I - LE ROYAUME DE FRANCE

7 . LA GUERRE DE CENT ANS (1339 à 1453)

7 .2 . Un pays sans couronne: Etienne Marcel et la « Grande Jacquerie »

La rançon fixée pour le roi Jean le Bon, prisonnier à Londres après la défaite de Poitiers en 1356, est impossible à réunir et aggrave la ponction fiscale. Ruiné, le pays sombre dans le chaos, tandis que la Grande Peste de 1348 décime le continent. Les états généraux menés par Étienne Marcel, prévôt des marchands de Paris, et Robert Le Coq prennent le pouvoir dans la capitale et tentent d’installer Charles le Mauvais, roi de Navarre, à la tête d’une monarchie contrôlée. Entretenant sciemment l’agitation sociale à son profit, Étienne Marcel fait égorger deux maréchaux devant le dauphin et force l’entrée de bourgeois dans le conseil royal.
Les désastres militaires de Crécy et de Poitiers ont totalement déconsidéré la noblesse, désormais incapable d’assurer la défense du pays. Les communautés villageoises ont reçu le droit de s’armer pour assurer leur autodéfense, en particulier contre les bandes de routiers, des soldats désœuvrés pendant les trêves qui ravagent et rançonnent le pays. En mai 1358, les paysans d’Île-de-France, de Picardie, de Champagne, d’Artois et de Normandie, accablés par la misère, se révoltent et, saisis d’une folie meurtrière, pillent et incendient les châteaux, violant et tuant les habitants. Contrairement à ce qu’on a longtemps affirmé, la misère n’est cependant pas la cause principale de cette révolte appelée « Grande Jacquerie » (menée par Guillaume Carle dit Jacques Bonhomme, le sobriquet désignant des paysans) : les insurgés sont pour la plupart issus de la paysannerie moyenne ou aisée, et ils sont même rejoints par des nobles. Comme certains bourgeois, la partie la plus riche du monde rural est soucieuse de préserver ses coutumes et ses privilèges face à une pression fiscale et administrative croissante de la part des villes ou du roi. Les bandes, très hétérogènes, sont commandées par d’anciens soldats ; plus que de tuer des seigneurs, leur but est de faire confirmer leurs droits ancestraux. La répression, féroce, est à la hauteur de la peur suscitée. Craignant pour ses terres normandes, Charles le Mauvais fait écraser la révolte des « chiens enragés » (Jean Froissart) par ses mercenaires anglais à Clermont-sur-Oise le 10 juin 1358, après une insurrection de seulement quinze jours, mais dont la brutalité (« les Effrois »), exagérée ou non, marquera les esprits et fera l’objet d’interprétations les plus contrastées.
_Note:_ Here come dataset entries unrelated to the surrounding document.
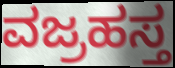
ವಜ್ರಹಸ್ತ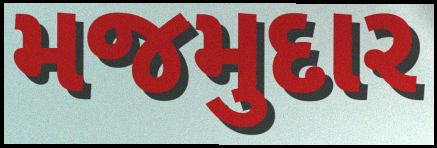
મજમુદાર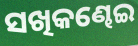
ସଖିକଣ୍ଢେଇ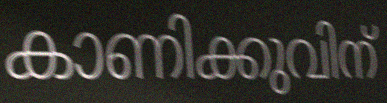
കാണിക്കുവിന്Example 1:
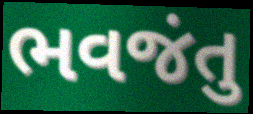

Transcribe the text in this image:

ભવજંતુ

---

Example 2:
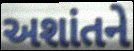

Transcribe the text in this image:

અશાંતને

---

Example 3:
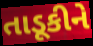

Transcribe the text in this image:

તાડૂકીને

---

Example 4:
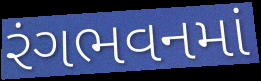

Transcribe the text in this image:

રંગભવનમાં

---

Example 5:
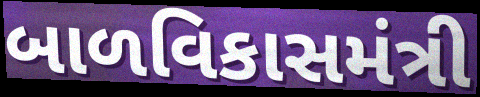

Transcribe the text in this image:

બાળવિકાસમંત્રી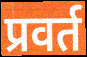
प्रवर्तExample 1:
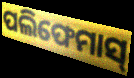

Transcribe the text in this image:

ପଲିଫେମାସ୍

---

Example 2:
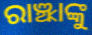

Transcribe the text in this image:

ରାଞ୍ଝାଙ୍କୁ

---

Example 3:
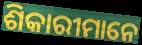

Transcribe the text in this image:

ଶିକାରୀମାନେ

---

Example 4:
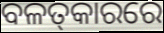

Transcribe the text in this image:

ବଳତ୍‌କାରରେ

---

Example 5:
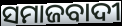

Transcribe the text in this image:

ସମାଜବାଦୀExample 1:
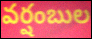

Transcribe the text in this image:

వర్షంబుల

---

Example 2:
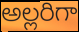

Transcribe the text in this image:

అల్లరిగా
Ayant échappé à une tentative d’enlèvement grâce à Gaston Phoebus, le dauphin (futur Charles V) se fait nommer régent et reprend la situation en main. Les Parisiens se soulèvent contre les Navarrais, les Anglais et Etienne Marcel, qui est tué. Rallié au dauphin, Bertrand du Guesclin écrase les Navarrais de Charles le Mauvais en 1364, mettant fin à la guerre civile, et rétablit l’autorité royale.
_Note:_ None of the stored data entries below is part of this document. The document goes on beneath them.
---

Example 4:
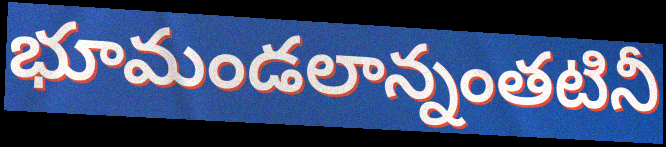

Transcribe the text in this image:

భూమండలాన్నంతటినీ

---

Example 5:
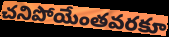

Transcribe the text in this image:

చనిపోయేంతవరకూ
1898Étienne Marcel, prévôt des marchands et son escorte (FR)
Établissements Frères Lumière, Lyon, no. 1013/644 (50 secondes). – Filmage d’un spectacle reconstitué dans les rues de Paris à l’occasion du « Cortège des métiers à l’époque d’Étienne Marcel » lors de la « Fête des corporations » du 17/18 juin 1899.
1910Étienne Marcel (FR) de Louis Feuillade
Etablissement Gaumont S.A. (Paris), 317 m. – Synopsis : En l’absence du roi Jean le Bon, captif en Angleterre après la défaite française à Poitiers, Etienne Marcel (1315-1358), prévôt des marchands de Paris, dirige le mouvement insurrectionnel qui vise à instaurer une monarchie française contrôlée. Pour intimider le jeune dauphin, Charles, il fait égorger deux maréchaux sous ses yeux. Traumatisé par les débordements de toute révolte populaire, Charles reprend le pouvoir, et Marcel, devenu partisan de la Jacquerie, périt assassiné par les bourgeois parisiens qui craignent une trahison en faveur des Anglais. – Ressorti de l’ombre à l’avènement de la Troisième République, le personnage d’Etienne Marcel est considéré comme un des précurseurs de la Révolution Française ; il obtient sa statue équestre sur la terrasse de l’Hôtel de Ville de Paris en 1888.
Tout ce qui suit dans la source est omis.